MarineMax counts cost of hurricanes in Q4 financial results
MarineMax, one of the world’s largest recreational boat, yacht and superyacht services companies, has announced its financial results for the fourth quarter and full fiscal year ending 30 September 2024. For the fourth quarter, the company reported revenue of $563.1m, a 5 per cent decrease compared to the same period in the previous year, largely attributed to disruptions from Hurricane Helene.
Same-store sales also saw a 5 per cent decrease year-over-year. The gross profit margin remained steady at 34.3 per cent, despite reduced boat margins, due to the higher contribution from finance, insurance, marinas and superyacht services.

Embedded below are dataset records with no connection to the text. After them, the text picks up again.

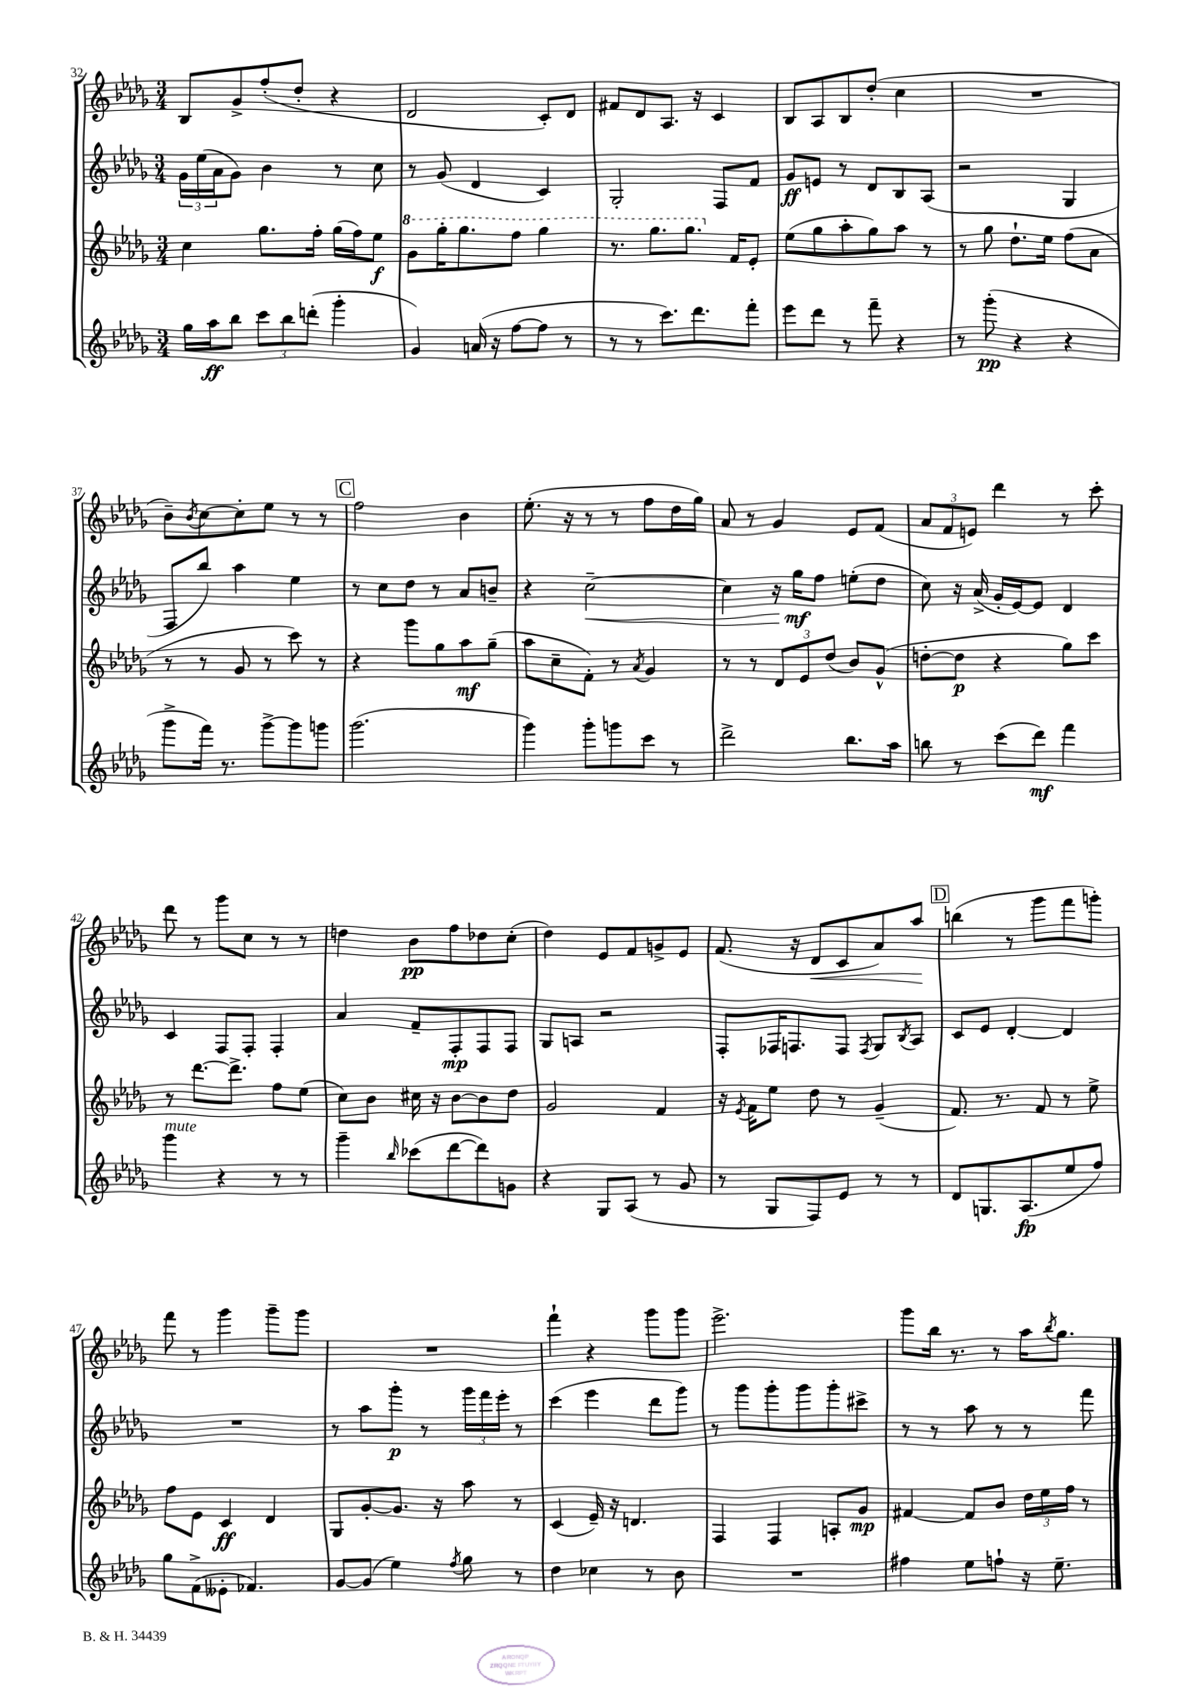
<<
\new StaffGroup <<
\new Staff = "s0" {
    \clef treble \key des \major \numericTimeSignature \time 3/4
    bes8 ges'8-> f''8-.( des''8-. r4 |
    des'2 c'8-.) des'8 |
    fis'8 des'8 aes8. r16 c'4 |
    bes8 aes8 bes8 des''8-.( c''4 |
    R2. |
    bes'8--) \acciaccatura { bes'8 } c''8~ c''8-. ees''8 r8 r8 |
    \mark \markup { \box "C" } f''2 bes'4 |
    ees''8.-.( r16 r8 r8 f''8 des''16 ges''16) |
    aes'8 r8 ges'4 ees'8 f'8( |
    \tuplet 3/2 { aes'8 f'8 e'8) } des'''4 r8 c'''8-. |
    des'''8 r8 ges'''8 c''8 r8 r8 |
    d''4 bes'8\pp f''8 des''8 c''8-.( |
    des''4) ees'8 f'8 g'8-> ees'8 |
    f'8.( r16 des'8\< c'8 aes'8) aes''8\! |
    \mark \markup { \box "D" } b''4( r8 ges'''8 f'''8 g'''8-.) |
    f'''8 r8 ges'''4 ges'''8-- ges'''8 |
    R2. |
    f'''4-! r4 ges'''8 ges'''8 |
    ees'''2.-> |
    ges'''8 bes''16 r8. r8 aes''16 \acciaccatura { bes''8 } ges''8. \bar "|." |
}
\new Staff = "s1" {
    \clef treble \key des \major \numericTimeSignature \time 3/4
    \tuplet 3/2 { ges'16 ees''16( aes'16 } ges'8) bes'4 r8 c''8 |
    r8 ges'8( des'4 c'4) |
    ges2-. f8 f'8 |
    ges'8\ff e'8 r8 des'8 bes8 aes8( |
    r2 ges4 |
    f8 bes''8) aes''4 ees''4 |
    \mark \markup { \box "C" } r8 c''8 des''8 r8 aes'8 b'8-- |
    r4 c''2~--\< |
    c''4 r16 ges''16\mf\! f''8 e''8-.( des''8 |
    c''8) r16 aes'16->( ges'16-. ees'16~) ees'8 des'4 |
    c'4 f8 f8-. f4-. |
    aes'4 f'8-- f8-.\mp f8 f8 |
    ges8 a8 r2 |
    f8-. fes16 f8. f8 \acciaccatura { f8 } ges8 \acciaccatura { bes8 } aes8 |
    \mark \markup { \box "D" } c'8 ees'8 des'4~-. des'4 |
    R2. |
    r8 aes''8 ges'''8-.\p r8 \tuplet 3/2 { ges'''16 f'''16 ees'''16-. } r8 |
    c'''4( ees'''4 des'''8 ges'''8) |
    r8 ges'''8 ges'''8-. ges'''8 ges'''8-. cis'''8-> |
    r8 r8 aes''8 r8 r8 f'''8 \bar "|." |
}
\new Staff = "s2" {
    \clef treble \key des \major \numericTimeSignature \time 3/4
    c''4 ges''8. f''16-. ges''16( f''16) ees''8\f |
    \ottava #1 ges''8 ges'''16-. ges'''8. f'''8 ges'''4 |
    r8. ges'''8. ges'''8. \ottava #0 f'16 ees'8-. |
    ees''8( ges''8 aes''8-. ges''8) aes''8 r8 |
    r8 ges''8 des''8.-! ees''16 f''8( aes'8 |
    r8 r8 ges'8 r8 c'''8) r8 |
    \mark \markup { \box "C" } r4 ges'''8 ges''8 aes''8\mf ges''8--( |
    aes''8 c''8-- f'8-.) r8 \acciaccatura { aes'8 } ges'4 |
    r8 r8 \tuplet 3/2 { des'8 ees'8 des''8( } bes'8) ges'8-^( |
    d''8~-. d''8\p r4 ges''8) c'''8 |
    r8 des'''8.~ des'''8.-> f''8 ees''8( |
    c''8) bes'8 cis''16 r16 bes'8~ bes'8 des''8 |
    ges'2 f'4 |
    r16 \acciaccatura { ees'8 } f'16 ees''8 des''8 r8 ges'4--( |
    \mark \markup { \box "D" } f'8.) r8. f'8 r8 ees''8-> |
    f''8 ees'8 c'4\ff des'4 |
    ges8 ges'8~-. ges'8. r16 aes''8 r8 |
    c'4( ees'16--) r16 d'4. |
    f4 f4 a8-. ges'8\mp |
    fis'4~ fis'8 bes'8 \tuplet 3/2 { des''16 ees''16 f''16 } r8 \bar "|." |
}
\new Staff = "s3" {
    \clef treble \key des \major \numericTimeSignature \time 3/4
    ges''16 aes''16\ff bes''8 \tuplet 3/2 { c'''8 bes''8 d'''8-.( } ges'''4-. |
    ges'4) a'16( r16 f''8~ f''8 r8 |
    r8 r8 c'''8.) des'''8. f'''8-. |
    ees'''8 des'''8 r8 f'''8-- r4 |
    r8 ges'''8-.\pp( r4 r4 |
    ges'''8-> f'''16) r8. ges'''8~-> ges'''8 g'''8 |
    \mark \markup { \box "C" } ges'''2.( |
    ges'''4) ges'''8-. g'''8 c'''8 r8 |
    des'''2-> bes''8. aes''16 |
    b''8 r8 c'''8( des'''8\mf) f'''4 |
    ges'''4^\markup { \italic "mute" } r4 r8 r8 |
    ges'''4-- \grace { bes''16 } ces'''8( des'''8~ des'''8) g'8 |
    r4 ges8 aes8( r8 ges'8 |
    r8 ges8 f8) ees'8 r8 r8 |
    \mark \markup { \box "D" } des'8 g8. aes8.\fp( ees''8 f''8) |
    ges''8 f'8->( eeses'8-. fes'4.) |
    ges'8~ ges'8( ees''4) \acciaccatura { f''8 } ges''8 r8 |
    des''4 ces''4 r8 bes'8 |
    R2. |
    fis''4 ees''8 f''8-! r16 ees''8.-- \bar "|." |
}
>>
>>
\layout { \context { \Score currentBarNumber = #32 } }
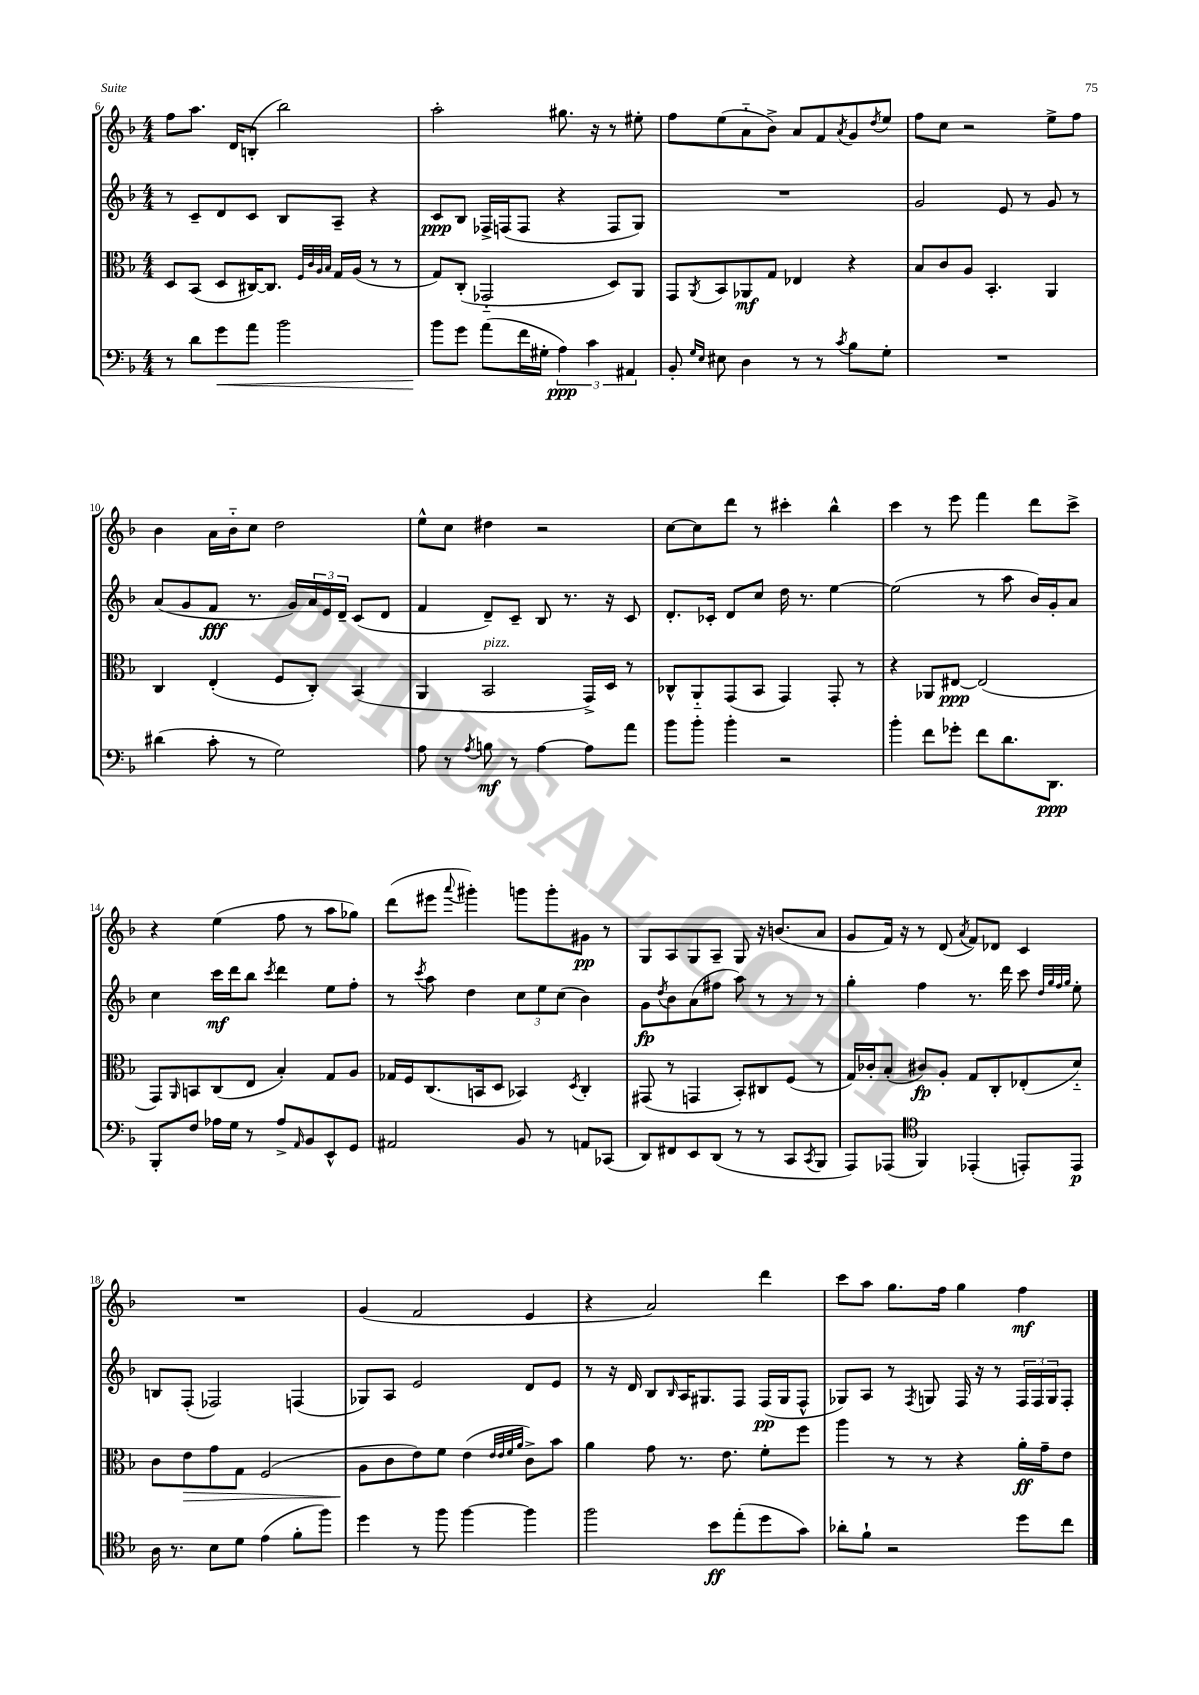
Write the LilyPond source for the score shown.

<<
\new StaffGroup <<
\new Staff = "s0" {
    \clef treble \key f \major \numericTimeSignature \time 4/4
    f''8 a''8. d'16 b8-.( bes''2) |
    a''2-. gis''8. r16 r8 eis''8-. |
    f''8 e''8( a'8-_ bes'8->) a'8 f'8 \acciaccatura { a'8 } g'8 \acciaccatura { d''8 } e''8 |
    f''8 c''8 r2 e''8-> f''8 |
    bes'4 a'16 bes'16-_ c''8 d''2 |
    e''8-^ c''8 dis''4 r2 |
    c''8~ c''8 d'''8 r8 cis'''4-. bes''4-^ |
    c'''4 r8 e'''8 f'''4 d'''8 c'''8-> |
    r4 e''4( f''8 r8 a''8 ges''8) |
    d'''8( eis'''8 \appoggiatura { a'''8 } gis'''4-.) g'''8 g'''8-. gis'8\pp r8 |
    g8 a8 g8 a8-- g8 r16 b'8.( a'8 |
    g'8 f'16) r16 r8 d'8( \acciaccatura { a'8 } f'8) des'8 c'4 |
    R1 |
    g'4( f'2 e'4 |
    r4 a'2) d'''4 |
    c'''8 a''8 g''8. f''16 g''4 f''4\mf \bar "|." |
}
\new Staff = "s1" {
    \clef treble \key f \major \numericTimeSignature \time 4/4
    r8 c'8-- d'8 c'8 bes8 a8-- r4 |
    c'8\ppp bes8 fes16-> f16( f8 r4 f8 g8) |
    R1 |
    g'2 e'8 r8 g'8 r8 |
    a'8( g'8 f'8\fff r8. g'16) \tuplet 3/2 { a'16 e'16 d'16-- } c'8( d'8 |
    f'4 d'8--) c'8-- bes8 r8. r16 c'8 |
    d'8.-. ces'16-. d'8 c''8 d''16 r8. e''4~ |
    e''2( r8 a''8 bes'16) g'16-. a'8 |
    c''4 c'''16\mf d'''16 bes''8 \acciaccatura { c'''8 } d'''4 e''8 f''8-. |
    r8 \acciaccatura { c'''8 } a''8 d''4 \tuplet 3/2 { c''8 e''8 c''8( } bes'4) |
    g'8\fp \acciaccatura { d''8 } bes'8 a'8( fis''8 a''8) r8 r8 r8 |
    g''4-. f''4 r8. d'''16 c'''8 \grace { d''32 g''32 f''32 g''32 } e''8-. |
    b8 f8-.( fes2) f4( |
    ges8) a8 e'2 d'8 e'8 |
    r8 r16 d'16 bes8 \grace { bes16 } a16 gis8. f8 f16\pp( gis16 f8-^ |
    ges8) a8 r8 \acciaccatura { f8 } g8 f16 r16 r8 \tuplet 3/2 { f16 f16 g16 } f8-. \bar "|." |
}
\new Staff = "s2" {
    \clef alto \key f \major \numericTimeSignature \time 4/4
    d8 bes,8( d8 cis16~) cis8. \grace { f32 c'32 a32 bes32 } g16 a16( r8 r8 |
    g8) c8-.( ges,2-_ d8) a,8 |
    g,8 \acciaccatura { a,8 } bes,8 aes,8\mf g8 ees4 r4 |
    bes8 c'8 a8 bes,4.-. a,4 |
    c4 e4-.( f8 c8-.) bes,4( |
    a,4 bes,2^\markup { \italic "pizz." } g,16->) d16 r8 |
    ces8-^ a,8-_ g,8( bes,8 g,4) g,8-. r8 |
    r4 aes,8 eis8~\ppp eis2( |
    g,8) \grace { a,16 } b,8 c8( e8 bes4-.) g8 a8 |
    ges16 f16 c8.( b,16 d8 bes,4) \acciaccatura { d8 } c4-. |
    gis,8( r8 g,4 bes,8-.) cis8 f8( r8 |
    g16) ces'16-. bes8-.( cis'8\fp) a8-. g8 c8-. ees8-.( d'8-_) |
    c'8 e'8\> g'8 g8 f2( |
    a8\! c'8 e'8) f'8 e'4( \grace { e'32 e'32 f'32 a'32 } c'8->) bes'8 |
    a'4 g'8 r8. e'8. f'8-. f''8 |
    a''4 r8 r8 r4 a'16-.\ff g'16-- e'8 \bar "|." |
}
\new Staff = "s3" {
    \clef bass \key f \major \numericTimeSignature \time 4/4
    r8 d'8 g'8\< a'8 bes'2 |
    bes'8\! g'8 a'8( f'16 gis16-. \tuplet 3/2 { a4\ppp) c'4 ais,4 } |
    bes,8-. \grace { g16 e16 } eis8 d4 r8 r8 \acciaccatura { c'8 } bes8 g8-. |
    R1 |
    dis'4( c'8-. r8 g2) |
    a8 r8 \acciaccatura { a8 } b8\mf r8 a4~ a8 a'8 |
    bes'8 bes'8-. bes'4-. r2 |
    bes'4-. f'8 ges'8-. f'8 d'8. d,8.\ppp |
    bes,,8-. f8 aes16 g16 r8 aes8-> \grace { a,16 } bes,8 e,8-^ g,8 |
    ais,2 bes,8 r8 a,8 ces,8( |
    d,8) fis,8 e,8 d,8( r8 r8 c,8 \acciaccatura { c,8 } bes,,8 |
    a,,8) aes,,8( \clef tenor f,4) ees,4-.( e,8-.) e,8\p |
    a16 r8. bes8 d'8 e'4( f'8-. f''8) |
    d''4 r8 f''8 f''4~ f''4 |
    f''2 bes'8\ff e''8-.( d''8 g'8) |
    aes'8-. f'8-! r2 d''8 c''8 \bar "|." |
}
>>
>>
\layout { \context { \Score currentBarNumber = #6 } }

Net income for the quarter was $4m, or $0.17 per diluted share, while adjusted diluted EPS was $0.24. The company recorded adjusted EBITDA of $33.5m. Selling, general and administrative (SG&A) expenses amounted to $166.4m, representing 29.5 per cent of revenue, an increase from the previous year’s 28.5 per cent. Adjusted SG&A, excluding transaction costs, weather events and other items, decreased by $5.1m or 3 per cent from the previous year.
For the full fiscal year 2024, MarineMax generated revenue of $2.43 billion, marking a 1 per cent increase in same-store sales. The company maintained a gross profit margin of 33 per cent and reported net income of $38.1m or $1.65 per diluted share. Adjusted diluted EPS was $2.13, with adjusted EBITDA totalling $160.2m.
“Resilient is the word that captures the spirit of our team members, who have shown extraordinary dedication and perseverance in the face of the devastating storms that hit Florida and the southeast over the past month,” says CEO Brett McGill.
McGill acknowledged the operational impact of Hurricanes Helene and Milton, which affected the company’s locations along Florida’s west coast. The Sarasota location, specifically, incurred “significant damage” but has since reopened, with marina repairs still underway.
“From an operational perspective, we performed well in light of what has proven to be one of the more challenging years for our industry,” McGill says. “With sizable month-over-month industrywide declines in unit sales, our ability to generate annual same-store sales growth in fiscal 2024 is a testament to the success of our long-term strategy.”
McGill highlighted the company’s progress in enhancing its financial structure by focusing on higher-margin services, including marinas, storage, and superyacht services. Despite reduced boat sales, MarineMax achieved a gross margin above 34 per cent.
“As part of our long-term improvement plan, we implemented further strategic cost-cutting actions during the fourth quarter, including consolidating certain retail locations,” McGill says. “Expense reduction remains a focus in fiscal 2025, with the goal of driving improved operating leverage.”
Looking ahead, MarineMax projects fiscal 2025 adjusted net income to be within the range of $1.80 to $2.80 per diluted share, with adjusted EBITDA estimated between $150m and $180m. These projections are based on a preliminary assessment of storm damages, current retail trends and other economic factors, excluding potential major acquisitions or unforeseen events.